» EXERCISE REQUIREMENTS:
The expected copy holds every entry exactly and none of the pictures.

» INFORMATION SUPPLIED:
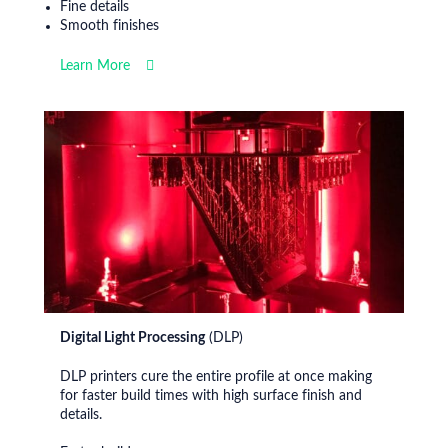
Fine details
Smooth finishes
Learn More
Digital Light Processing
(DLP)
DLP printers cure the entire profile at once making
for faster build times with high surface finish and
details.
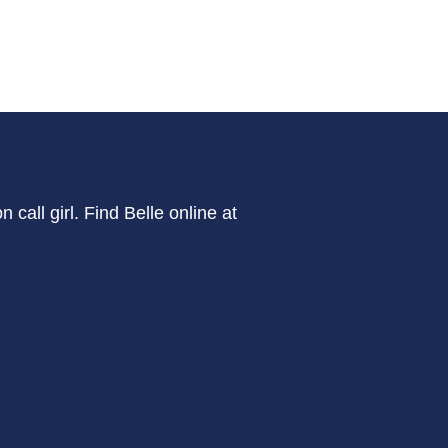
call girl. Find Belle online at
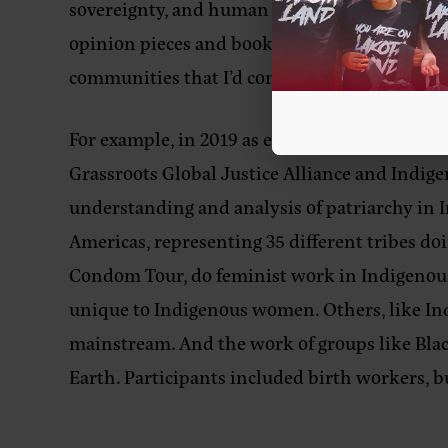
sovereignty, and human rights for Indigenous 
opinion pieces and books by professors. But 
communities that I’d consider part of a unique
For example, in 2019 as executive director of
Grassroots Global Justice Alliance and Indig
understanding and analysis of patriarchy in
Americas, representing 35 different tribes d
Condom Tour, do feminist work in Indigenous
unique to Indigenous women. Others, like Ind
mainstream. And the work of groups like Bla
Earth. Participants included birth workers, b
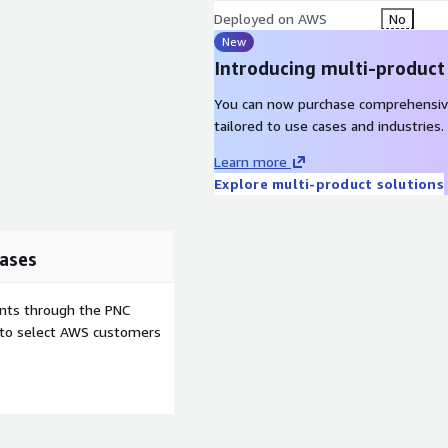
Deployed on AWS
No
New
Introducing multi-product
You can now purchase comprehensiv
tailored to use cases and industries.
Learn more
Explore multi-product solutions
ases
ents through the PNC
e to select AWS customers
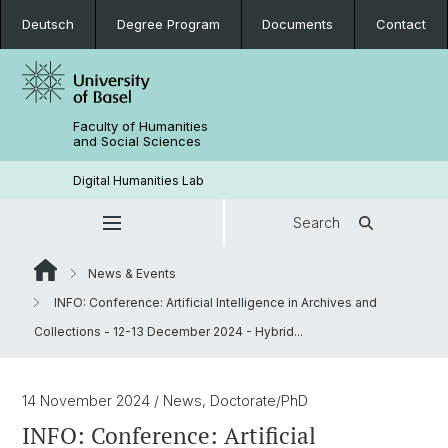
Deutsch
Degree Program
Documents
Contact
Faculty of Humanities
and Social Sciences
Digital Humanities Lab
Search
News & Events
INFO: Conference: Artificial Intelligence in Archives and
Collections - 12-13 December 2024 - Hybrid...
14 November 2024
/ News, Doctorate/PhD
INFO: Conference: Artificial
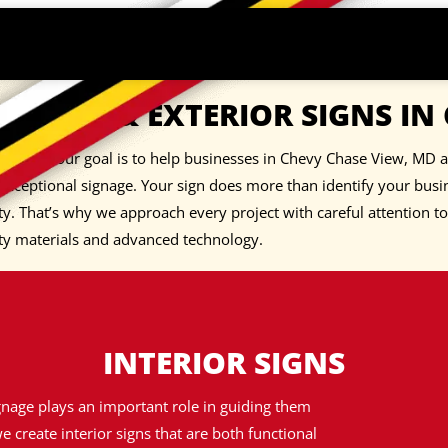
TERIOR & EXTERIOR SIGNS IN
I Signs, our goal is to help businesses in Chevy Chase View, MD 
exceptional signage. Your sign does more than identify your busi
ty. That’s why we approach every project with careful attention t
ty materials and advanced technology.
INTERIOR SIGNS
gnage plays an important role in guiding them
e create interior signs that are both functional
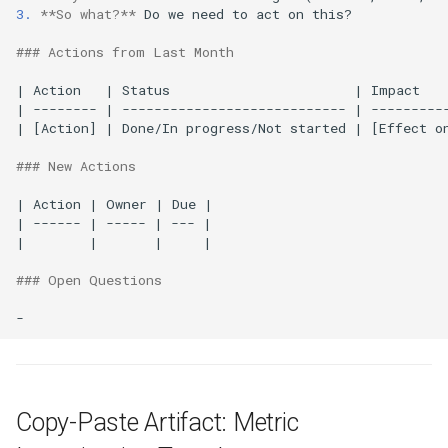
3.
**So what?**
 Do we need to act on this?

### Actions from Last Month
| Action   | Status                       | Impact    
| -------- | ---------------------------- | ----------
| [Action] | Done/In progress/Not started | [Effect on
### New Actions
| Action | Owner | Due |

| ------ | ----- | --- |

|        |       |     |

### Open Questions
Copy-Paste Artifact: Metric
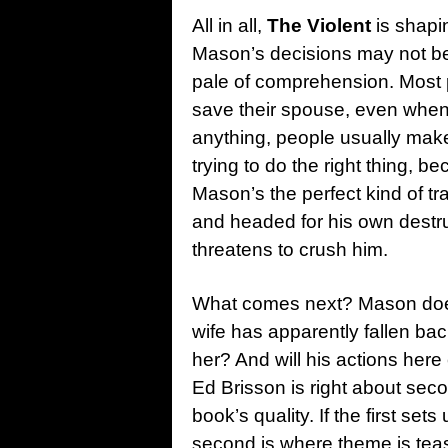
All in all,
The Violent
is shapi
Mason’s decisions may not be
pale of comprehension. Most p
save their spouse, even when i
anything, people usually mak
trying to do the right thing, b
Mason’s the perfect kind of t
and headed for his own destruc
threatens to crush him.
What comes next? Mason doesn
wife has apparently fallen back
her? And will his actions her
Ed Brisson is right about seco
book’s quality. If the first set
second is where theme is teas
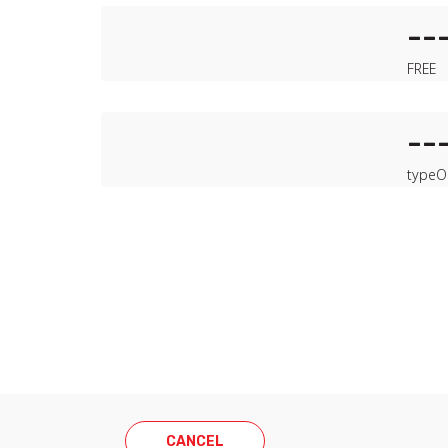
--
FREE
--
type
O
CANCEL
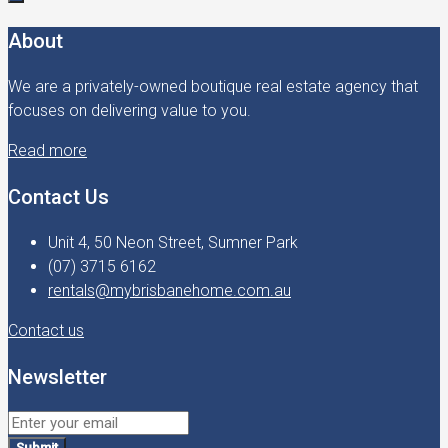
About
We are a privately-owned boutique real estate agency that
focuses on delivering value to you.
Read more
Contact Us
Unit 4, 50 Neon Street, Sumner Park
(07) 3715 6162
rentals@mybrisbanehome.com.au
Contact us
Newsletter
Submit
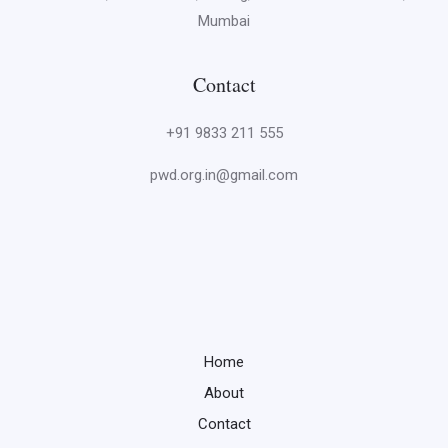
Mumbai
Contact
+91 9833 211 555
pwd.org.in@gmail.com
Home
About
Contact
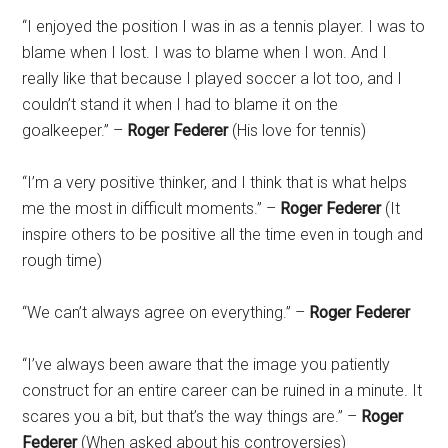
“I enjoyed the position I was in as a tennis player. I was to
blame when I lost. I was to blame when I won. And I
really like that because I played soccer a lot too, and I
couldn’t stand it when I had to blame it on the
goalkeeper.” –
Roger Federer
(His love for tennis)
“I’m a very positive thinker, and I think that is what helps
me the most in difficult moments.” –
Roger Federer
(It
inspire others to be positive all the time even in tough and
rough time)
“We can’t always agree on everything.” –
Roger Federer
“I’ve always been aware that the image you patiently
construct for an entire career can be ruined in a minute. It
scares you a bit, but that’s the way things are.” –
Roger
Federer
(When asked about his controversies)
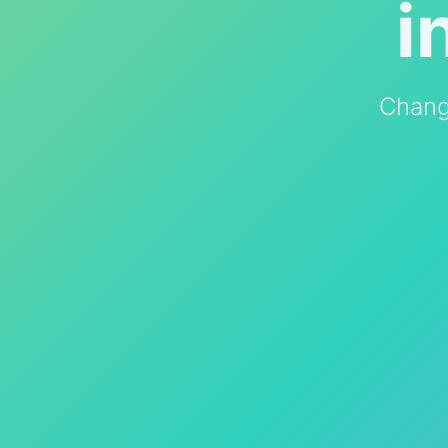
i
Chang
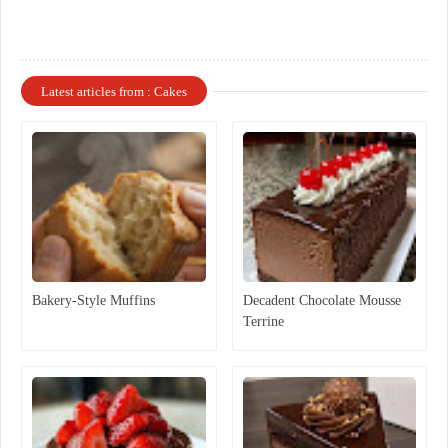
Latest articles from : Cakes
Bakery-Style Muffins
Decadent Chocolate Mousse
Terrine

» ANSWER TO THE PROBLEM:
Fine details
Smooth finishes
Learn More
Digital Light Processing
(DLP)
DLP printers cure the entire profile at once making
for faster build times with high surface finish and
details.
call girl. Find Belle online at
sovereignty, and human rights for Indigenous 
opinion pieces and books by professors. But 
communities that I’d consider part of a unique
For example, in 2019 as executive director of
Grassroots Global Justice Alliance and Indig
understanding and analysis of patriarchy in
Americas, representing 35 different tribes d
Condom Tour, do feminist work in Indigenous
unique to Indigenous women. Others, like Ind
mainstream. And the work of groups like Bla
Earth. Participants included birth workers, b
Deployed on AWS
No
New
Introducing multi-product
You can now purchase comprehensiv
tailored to use cases and industries.
Learn more
Explore multi-product solutions
ases
ents through the PNC
e to select AWS customers
Deutsch
Degree Program
Documents
Contact
Faculty of Humanities
and Social Sciences
Digital Humanities Lab
Search
News & Events
INFO: Conference: Artificial Intelligence in Archives and
Collections - 12-13 December 2024 - Hybrid...
14 November 2024
/ News, Doctorate/PhD
INFO: Conference: Artificial
TERIOR & EXTERIOR SIGNS IN
I Signs, our goal is to help businesses in Chevy Chase View, MD 
exceptional signage. Your sign does more than identify your busi
ty. That’s why we approach every project with careful attention t
ty materials and advanced technology.
INTERIOR SIGNS
gnage plays an important role in guiding them
e create interior signs that are both functional
3.
**So what?**
 Do we need to act on this?

### Actions from Last Month
| Action   | Status                       | Impact    
| -------- | ---------------------------- | ----------
| [Action] | Done/In progress/Not started | [Effect on
### New Actions
| Action | Owner | Due |

| ------ | ----- | --- |

|        |       |     |

### Open Questions
Copy-Paste Artifact: Metric
All in all,
The Violent
is shapi
Mason’s decisions may not be
pale of comprehension. Most p
save their spouse, even when i
anything, people usually mak
trying to do the right thing, b
Mason’s the perfect kind of t
and headed for his own destruc
threatens to crush him.
What comes next? Mason doesn
wife has apparently fallen back
her? And will his actions her
Ed Brisson is right about seco
book’s quality. If the first set
second is where theme is teas
--
FREE
--
type
O
CANCEL
About
We are a privately-owned boutique real estate agency that
focuses on delivering value to you.
Read more
Contact Us
Unit 4, 50 Neon Street, Sumner Park
(07) 3715 6162
rentals@mybrisbanehome.com.au
Contact us
Newsletter
Submit
Mumbai
Contact
+91 9833 211 555
pwd.org.in@gmail.com
Home
About
Contact
“I enjoyed the position I was in as a tennis player. I was to
blame when I lost. I was to blame when I won. And I
really like that because I played soccer a lot too, and I
couldn’t stand it when I had to blame it on the
goalkeeper.” –
Roger Federer
(His love for tennis)
“I’m a very positive thinker, and I think that is what helps
me the most in difficult moments.” –
Roger Federer
(It
inspire others to be positive all the time even in tough and
rough time)
“We can’t always agree on everything.” –
Roger Federer
“I’ve always been aware that the image you patiently
construct for an entire career can be ruined in a minute. It
scares you a bit, but that’s the way things are.” –
Roger
Federer
(When asked about his controversies)
i
Chang
Latest articles from : Cakes
Bakery-Style Muffins
Decadent Chocolate Mousse
Terrine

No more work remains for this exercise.